Ken was given directions to the Norwood ranch and was told that the committee would contact Carl Norwood via CB radio to let him know to expect the Laytons. Just before the members of the Vigilance Committee left, the leader reached into his saddlebag and pulled out two lime green bandanas. He instructed Ken and Terry to tie them around their boonie hats. These, he explained, would ensure their safe passage through town. He noted, “You’re expected to turn these in when you get to the committee’s guard post on 9th Street, up at the north end of town. You can pick up your rifles and packs now.”

As they walked the ten blocks through Newell, Terry commented, “They have a pretty clever and low-key security arrangement. It seems to work well for anyone coming in on foot, or I suppose on horseback or bicycles. But I wonder how they’d stop vehicles without a roadblock.”

Ken countered, “Maybe they have some security measures we haven’t seen yet.”

“Yeah, given that reception, it wouldn’t surprise me.”

As they continued their walk through town on Dartmouth Avenue there were no motor vehicles moving, but they saw several people on bicycles, and one on horseback. The town of Newell evidenced a mix of 1950s culture and early-twenty-first-century trash culture. There was a bakery, a used bookstore, and a hardware store that all could have been from the set of The Andy Griffith Show. But alongside them there was a payday loans and check cashing storefront and a tattoo and piercing shop. Terry mentioned that she was happy to see the latter were both boarded up.

Most of the businesses that were open in town were repair and secondhand stores. The local abundance of wool had inspired a group of local women to open a store called the Fiber Farm. As Ken and Terry walked by, there were four women in the store’s front room operating spinning wheels, chatting and treadling their way to prosperity. Signs in the window advertised “Hand-Knitted Wool Socks,” “Sweaters Made to Order,” and “We Trade.”

Just beyond 9th Street, a young man armed with an M1A rifle and carrying a handie-talkie on his hip stepped out of a small building that looked like it had formerly been a drive-through espresso shop. The shop’s windows had been painted over and prominently marked “CLOSED.”

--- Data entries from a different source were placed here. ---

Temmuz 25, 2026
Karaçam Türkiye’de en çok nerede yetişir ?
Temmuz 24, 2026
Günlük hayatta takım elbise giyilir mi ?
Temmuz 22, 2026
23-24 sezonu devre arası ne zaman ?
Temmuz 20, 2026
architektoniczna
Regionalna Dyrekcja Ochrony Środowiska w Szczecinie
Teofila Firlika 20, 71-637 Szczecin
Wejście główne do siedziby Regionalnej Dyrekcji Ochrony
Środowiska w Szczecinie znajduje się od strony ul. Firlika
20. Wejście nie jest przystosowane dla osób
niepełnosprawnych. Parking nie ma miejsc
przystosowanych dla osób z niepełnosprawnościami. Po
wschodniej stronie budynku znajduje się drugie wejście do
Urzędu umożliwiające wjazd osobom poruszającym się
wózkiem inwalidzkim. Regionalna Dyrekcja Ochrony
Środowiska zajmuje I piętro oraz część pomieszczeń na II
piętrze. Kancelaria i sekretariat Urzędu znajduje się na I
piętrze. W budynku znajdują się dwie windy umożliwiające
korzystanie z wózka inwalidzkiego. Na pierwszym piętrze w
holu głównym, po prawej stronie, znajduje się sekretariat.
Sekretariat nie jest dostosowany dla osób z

Before the young man shut the door, Ken caught a glimpse of someone else inside, with just his head exposed over the top of a low cinder block wall. This wall was set back three feet from the building’s lightly constructed outer wall.

Ken whispered, “Clever.”

The young man walked up to them and asked for the bandanas.

Terry handed them over, saying, “Have a nice day.”

16. Good Fences

I do not believe there ever was any life more attractive to a vigorous young fellow than life on a cattle ranch in those days. It was a fine, healthy life, too; it taught a man self-reliance, hardihood, and the value of instant decision…. I enjoyed the life to the full.

—Theodore Roosevelt

North of Newell, South Dakota

October, the Second Year

Four miles north of town, Ken and Terry Layton turned east on Parilla Road. The day was warming up, but the earlier chill in the air made it clear that winter was coming.

Two miles down Parilla, they came to a house on the south side with a mailbox marked in faded paint, “NORWOOD.” Even before they arrived, a pair of mixed breed cattle dogs began barking at them. A large ranch house that looked like it dated from the 1960s or 1970s was located twenty yards from the road. Behind it there was a hay barn and a combination shop/tractor shed. There were various other outbuildings and corrals on either side. They could hear cattle mooing in the distance.